— QUESTIONS —
1. Answer these from the forum thread, one line each:
(a) Which option does the first poster say can suppress the issue?
(b) According to maxwellzh's edit, what was fixed, and did the issue remain?
(c) What does wwfcnu want to know?
2. Please return the part of the forum thread that opens with the words containing "Edited: with bug" and closes with "adding this option.".
3. Rewrite the paragraph of the forum thread that begins "Is this expected?" more briefly, keeping its main facts.

Aborted (core dumped)



Is this expected? I know `--discount_fallback` can suppress the issue, but just wonder why larger size of corpus causes the error. Thanks.
maxwellzh commented 2 years ago

Edited: with bug in my text processing fixed, this issue remains.

wwfcnu commented 1 year ago

I also encountered this problem. Adding --discount_fallback can solve it, but I want to know if there will be any problems with the model after adding this option.

— DATA UNDER STUDY —
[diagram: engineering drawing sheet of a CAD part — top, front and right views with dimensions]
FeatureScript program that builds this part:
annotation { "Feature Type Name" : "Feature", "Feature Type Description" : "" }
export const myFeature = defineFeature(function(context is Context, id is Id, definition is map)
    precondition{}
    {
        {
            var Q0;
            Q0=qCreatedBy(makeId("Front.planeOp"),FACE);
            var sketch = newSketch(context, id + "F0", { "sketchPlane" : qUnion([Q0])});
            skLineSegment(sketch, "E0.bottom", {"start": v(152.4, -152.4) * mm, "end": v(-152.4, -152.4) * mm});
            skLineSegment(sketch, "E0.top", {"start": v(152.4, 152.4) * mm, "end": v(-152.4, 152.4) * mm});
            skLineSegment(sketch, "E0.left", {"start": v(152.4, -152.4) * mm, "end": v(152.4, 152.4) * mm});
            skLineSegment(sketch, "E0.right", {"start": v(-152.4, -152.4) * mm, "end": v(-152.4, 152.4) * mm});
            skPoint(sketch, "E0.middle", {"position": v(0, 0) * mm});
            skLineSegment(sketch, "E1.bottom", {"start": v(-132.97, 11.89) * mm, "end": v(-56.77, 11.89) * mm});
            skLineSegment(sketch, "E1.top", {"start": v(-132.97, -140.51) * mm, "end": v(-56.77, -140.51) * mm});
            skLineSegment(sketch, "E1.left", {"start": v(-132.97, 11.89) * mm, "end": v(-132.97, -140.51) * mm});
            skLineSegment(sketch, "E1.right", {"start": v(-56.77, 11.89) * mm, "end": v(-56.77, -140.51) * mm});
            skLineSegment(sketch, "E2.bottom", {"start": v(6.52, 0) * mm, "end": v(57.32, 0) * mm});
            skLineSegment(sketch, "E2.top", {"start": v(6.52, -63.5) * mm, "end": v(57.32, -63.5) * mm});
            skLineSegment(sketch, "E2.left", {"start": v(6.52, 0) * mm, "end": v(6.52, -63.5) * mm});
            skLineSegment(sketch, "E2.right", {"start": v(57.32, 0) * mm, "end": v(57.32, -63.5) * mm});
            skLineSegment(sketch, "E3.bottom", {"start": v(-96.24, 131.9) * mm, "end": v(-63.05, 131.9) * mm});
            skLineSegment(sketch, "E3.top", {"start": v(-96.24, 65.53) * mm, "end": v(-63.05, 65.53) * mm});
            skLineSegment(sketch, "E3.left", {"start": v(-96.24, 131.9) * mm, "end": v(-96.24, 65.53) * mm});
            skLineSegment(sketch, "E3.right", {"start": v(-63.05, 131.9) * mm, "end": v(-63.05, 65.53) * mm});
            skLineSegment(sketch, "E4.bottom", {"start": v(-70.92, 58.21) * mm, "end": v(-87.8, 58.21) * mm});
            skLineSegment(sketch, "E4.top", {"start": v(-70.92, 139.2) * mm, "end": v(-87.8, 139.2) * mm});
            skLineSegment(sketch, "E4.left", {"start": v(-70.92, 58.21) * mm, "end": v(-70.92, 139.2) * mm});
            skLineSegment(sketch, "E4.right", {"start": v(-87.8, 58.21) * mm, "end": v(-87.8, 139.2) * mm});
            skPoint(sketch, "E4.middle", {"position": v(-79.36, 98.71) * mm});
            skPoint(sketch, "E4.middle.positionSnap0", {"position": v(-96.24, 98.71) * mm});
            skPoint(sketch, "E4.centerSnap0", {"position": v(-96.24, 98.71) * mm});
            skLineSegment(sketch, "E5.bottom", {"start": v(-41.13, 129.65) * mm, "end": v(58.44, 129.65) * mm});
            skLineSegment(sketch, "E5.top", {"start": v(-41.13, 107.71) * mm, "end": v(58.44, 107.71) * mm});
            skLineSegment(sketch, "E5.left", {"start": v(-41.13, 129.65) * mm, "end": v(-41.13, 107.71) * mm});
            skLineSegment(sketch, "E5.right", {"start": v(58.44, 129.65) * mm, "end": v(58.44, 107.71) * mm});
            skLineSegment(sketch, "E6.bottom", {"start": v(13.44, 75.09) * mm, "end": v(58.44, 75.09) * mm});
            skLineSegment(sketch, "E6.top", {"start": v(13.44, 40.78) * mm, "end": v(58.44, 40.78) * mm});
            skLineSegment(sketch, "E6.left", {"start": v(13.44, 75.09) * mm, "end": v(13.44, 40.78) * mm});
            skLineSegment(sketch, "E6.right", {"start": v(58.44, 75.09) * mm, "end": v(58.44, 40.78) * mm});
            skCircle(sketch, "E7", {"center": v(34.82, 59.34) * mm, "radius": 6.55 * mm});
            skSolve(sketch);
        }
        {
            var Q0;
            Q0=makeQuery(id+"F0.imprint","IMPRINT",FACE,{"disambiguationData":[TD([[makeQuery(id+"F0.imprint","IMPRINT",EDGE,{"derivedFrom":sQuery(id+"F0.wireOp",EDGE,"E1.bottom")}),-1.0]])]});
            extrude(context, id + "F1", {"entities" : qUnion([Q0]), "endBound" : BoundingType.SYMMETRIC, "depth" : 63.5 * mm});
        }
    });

— EXPECTED OUTPUTS —
1.
(a) `--discount_fallback`
(b) A bug in maxwellzh's text processing was fixed, and the issue remained.
(c) Whether there will be any problems with the model after adding the option.

2.
Edited: with bug in my text processing fixed, this issue remains.

wwfcnu commented 1 year ago

I also encountered this problem. Adding --discount_fallback can solve it, but I want to know if there will be any problems with the model after adding this option.

3. Is this expected? `--discount_fallback` can suppress the issue, but why does a larger corpus cause the error?